Widać było, że najstarszy z babci był bardzo zafascynowany tym, że mogl osobiście poznać super bohaterów i w dodatku może do nich mówić ciocia/ wójek. Jack tez był bardzo zadowolony, ale ie pokazywał tego, aż tak bardzo jak Arthur. Oboje także nie mogli uwierzyć w to, że ich rodzice także należą do avengers. I jak to później powiedziała są rodzina super bohaterów.
– Mamo, a ty jaką masz ksywkę?‐ spytał Arthur.
– Ksywkę?- spytała patrząc na chłopca.
– Tak, bo tata to hawkeye wójek Tony to iron man, a ciocia Nat to czarna wdowa, a ty?
– Ja to sumie miałam kiedyś jak dołączyłam do S.H.I.L.D. to mówili na mnie Zanetti.
– Zanetti? Nigdy nie mówiłaś.- zauwazyła Wanda.
– Bo to była bardzo dawno temu. Pozatym Zaneti to panięskie nazwisko mojej mamy i jak ona służyła to tak do niej mówili, a jak ja zostałam agentką to tez tak do mnie zaczęli wszyscy mówić mimo, iż miałam inne nazywdko, ale wyszło, że wszyscy w T.A.R.C.Z.Y. mówili do Zanetti, więc uznali to za mój pseudonim i tak zostało do końca.
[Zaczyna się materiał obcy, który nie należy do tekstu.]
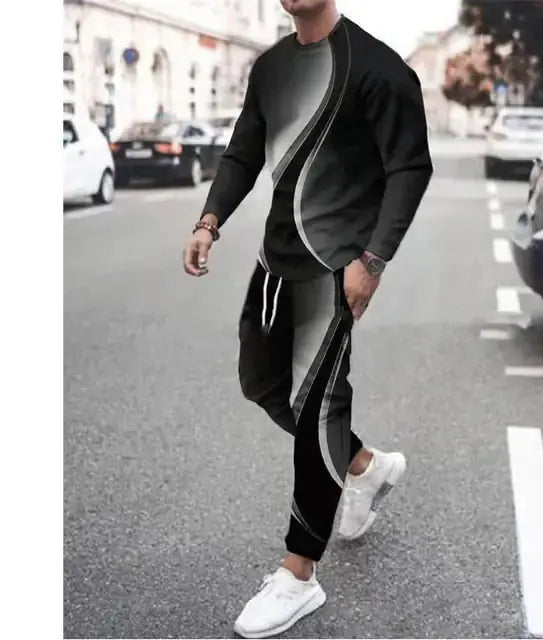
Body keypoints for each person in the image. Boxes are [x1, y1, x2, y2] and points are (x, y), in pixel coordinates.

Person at [182, 1, 432, 636]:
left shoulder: (379, 69)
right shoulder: (270, 67)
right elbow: (242, 153)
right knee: (264, 386)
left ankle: (298, 574)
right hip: (275, 262)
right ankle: (364, 465)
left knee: (319, 406)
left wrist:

Potem już przestałam tego używać.
– Potwierdzam. Wrzyscy tak do niej mówili. No może poza naszym Clintem. On zawsze zwracał sie do niej po imieniu.- mówi Natasha.
– To prawda.- potwierdził Clint.
Resztę dnia spedzili na wspólnej zabawie z chłopcami. Oglądali także z nimi różne bajki, a głównie to auta, które to Arthur uwielbiał.
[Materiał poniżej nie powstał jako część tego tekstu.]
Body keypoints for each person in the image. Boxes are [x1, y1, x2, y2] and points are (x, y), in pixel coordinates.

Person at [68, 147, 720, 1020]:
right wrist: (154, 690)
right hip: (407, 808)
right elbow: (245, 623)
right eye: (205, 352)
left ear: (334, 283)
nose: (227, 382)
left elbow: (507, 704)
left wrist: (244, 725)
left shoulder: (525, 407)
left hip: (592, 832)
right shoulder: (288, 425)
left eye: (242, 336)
W bazie zostali jeszcze dwa dni. W tym czasie chłopcy bardzo polubili avengersów tak jak i oni ich. Trudno było im wrócić do domu w szczególności Arthurowi, który bardzo polubił Stevea, ale w końcu udało im się wrócić do domu.
– Mamo, a jeszcze kiedyś tam pojedziemy?- spytał Arthur, które Grace przykrywała.
– Oczywiście, że tak i to jeszcze nie raz. A jak nie my do nich pojedziemy to oni do nas przyjdą. A ogólnie udały się te trzy dni?
– Tak i to bardzo.- mówi szczęśliwy.
– Ciesze się a teraz pora juz spać. Dobranoc.- mówi całując go w czoło.
– Dobranoc i mamo?- pyta niepenie, a kobieta obraca się w jego stronę, kiedy jest już ma wychodzić z pokoju.
–Tak?- obraca się kiedy już ma wychodzić z pokoju.
– Kocham cie.
– Ja ciebie też.- mówi i wychodzi zamykając drzwi.
Następnie idzie do sypialni, gdzie czeka juz na im Clint. Siada obok niego na łóżku i patrzy przed siebie myśląc o tym co Arthur powiedział.
– Śpią?- pyta parzac na nią.
– Tak.- odpowiada nie nawet nie patrząc na męża.
– Co jest?- pyta widząc rozkojarzona żonę.
– Powiedział, że mnie kocha.- mówi, a łzy zaczynają jej lecieć z oczu. To był pierwszy raz, kiedy Arthur powiedziała jej, że ją kocha.
– Naprawdę?- pyta patrząc jej w oczy.
– Tak.- mówi i przytula męża, który i ją przytula.